We have questions about the above views.
Deng and Power Overconcentration
Most commentators note that China limited the president to two terms in 1982 because Deng Xiaoping wanted to prevent the overconcentration of power in individuals and shift the Chinese regime towards rule by “collective leadership.” Deng then established norms to check the rise of another Mao, allow for more decentralized politics, and create additional checks and balances to safeguard against personalistic rule. There is, however, a disconnect between Deng’s rhetoric and actions.
Deng is not a personalistic dictator in the mold of Mao. But then he didn’t need to be like Mao to wield paramount power until the 1990s. Deng never held the post of Party General Secretary or took the title of president, yet he designated four CCP leaders (Hu Yaobang, Zhao Ziyang, Jiang Zemin, Hu Jintao) and sacked two of them. The Party “collective leadership” agreed to Deng’s decision to order the troops to fire on students on Tiananmen Square in 1989, as well as to the dethroning and house arrest Zhao Ziyang. When Jiang Zemin and some Party elders were not in favor of market liberalization, an 88-year-old Deng, then only an ordinary Party cadre and chairman of the bridge association, embarked on his “southern tour” to force the Party leadership to continue with economic reform. Indeed, Deng showed that it is more beneficial to rule as a “retired emperor” (taishang huang), or power behind the throne, then seize the throne itself. Jiang absorbed this lesson well from Deng, and proceeded to hamstring Hu Jintao over his two terms in office by stacking Hu’s Politburo Standing Committee and the Central Military Commission (CMC) with Jiang faction members. The system of “collective leadership” can too lead to power overconcentration in a handful of individuals.
We are skeptical of the notion that Deng was serious about checking against “one-man rule” when he oversaw the introduction of presidential term limits. Since Mao’s time, the Party had always dominated the state in the Chinese regime’s parallel system of governance. Presidents before Jiang Zemin merely served as ceremonial heads of state, while real power lay in the hands of CCP General Secretaries or Party Chairman. The role of the president only became important from Jiang onwards, but then only as part of a triumvirate of titles (CCP General Secretary, CMC chairman, and president of the People’s Republic of China) that Party leaders hold due to the legacy of the Tiananmen crisis.

» **Exercise tasks**:
A. Copy word for word the part of the passage on Deng Xiaoping and power overconcentration that runs from "We are skeptical" to "the Tiananmen crisis.".
B. Extend the commentary on Deng Xiaoping and presidential term limits, picking up right after its final sentence.

» **Raw data**:
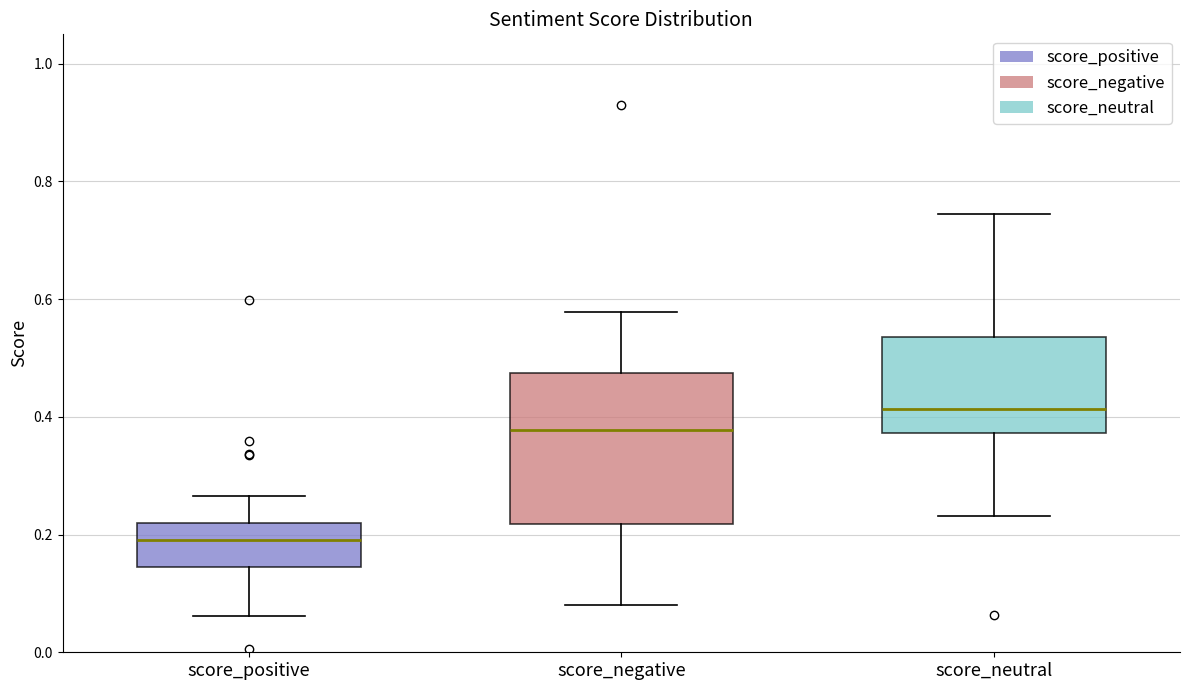

Reading left to right, transcribe this box plot: for each box, give where its median line is, the range the box spans, and where its two whiskers end, as read against the y-axis. The values are not printed on the chart, so give them approximately, as read against the axis.

score_positive: median 0.20, box 0.14 to 0.22, whiskers 0.06 to 0.26
score_negative: median 0.38, box 0.22 to 0.48, whiskers 0.08 to 0.58
score_neutral: median 0.42, box 0.38 to 0.54, whiskers 0.24 to 0.74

» **Answers to the exercise**:
A.
We are skeptical of the notion that Deng was serious about checking against “one-man rule” when he oversaw the introduction of presidential term limits. Since Mao’s time, the Party had always dominated the state in the Chinese regime’s parallel system of governance. Presidents before Jiang Zemin merely served as ceremonial heads of state, while real power lay in the hands of CCP General Secretaries or Party Chairman. The role of the president only became important from Jiang onwards, but then only as part of a triumvirate of titles (CCP General Secretary, CMC chairman, and president of the People’s Republic of China) that Party leaders hold due to the legacy of the Tiananmen crisis.

B.
So if Deng really wanted to prevent the rise of a dictator or check a “retired emperor” from interfering with a more “democratic” leadership of the collective, shouldn’t he have imposed limits on the top Party and military leadership posts, and not only on the presidency? And why did the Party “collective leadership” heed the views of an octogenarian Party cadre with no formal office on economic reform? Is Deng Xiaoping and his role in introducing presidential limits the best example of the CCP safeguarding against the overconcentration of power in one man? In fact, has the CCP truly ever departed from the rule of dictators and pseudo-dictators?
Xi and a Return to Mao
Another common concern of commentators is the possibility of Xi Jinping returning China to the Mao era of strongman rule. Some argue that Xi is practically the new Mao, given the elevation of the Party in official rhetoric and the daily lives of the Chinese people, Xi being the “chairman of everything,” his status as Party “core” leader, and the writing of his “Xi Jinping Thought” into the Party charter and state constitution. Indeed, a popular view of Xi is that five years of power consolidation has made him “China’s most powerful leader in decades.”
The assessment of Xi as the most powerful Party leader is accurate at least on paper in considering that he has accumulated the necessary tokens of power and holds top leadership positions. Whether Xi is truly as powerful in real terms is debatable. For instance, the top military brass did not publicly condemn the purged generals Zhang Yang and Fang Fenghui, a highly disquieting silence given that both generals officially stand accused of being in league with the vilified former military vice chairs Xu Caihou and Guo Boxiong. Also, Xi saw need to downsize the CMC from nine members to seven, a move which suggests insecurity rather than a power grab. In another essay, we argue that Xi removed the presidential limits to avoid being a lame duck leader and allow him to push through reforms to tilt a life-and-death factional struggle in his favor. A closer examination of CCP factional fighting and its role in shaping policy, reform, and even official response to political developments are required to gauge the power of Party leaders more precisely.
Understanding how power consolidation works in the CCP is essential in any assessment of whether Xi is returning China to strongman rule. To become Party paramount, he needs to promote the Party as paramount and himself as its unquestioned vanguard. In other words, Xi has to play by the Party’s rules and ride the tiger to the top; should Xi embrace more liberal reforms before completely dominating the Party, the tiger will throw him off and consume him. The fate of Hu Yaobang and Zhao Ziyang is a case in point. Xi may introduce liberal reforms after fully vanquishing his political foes, or he may become another CCP dictator. Until that day comes, it is nearly impossible to tell which path Xi will take.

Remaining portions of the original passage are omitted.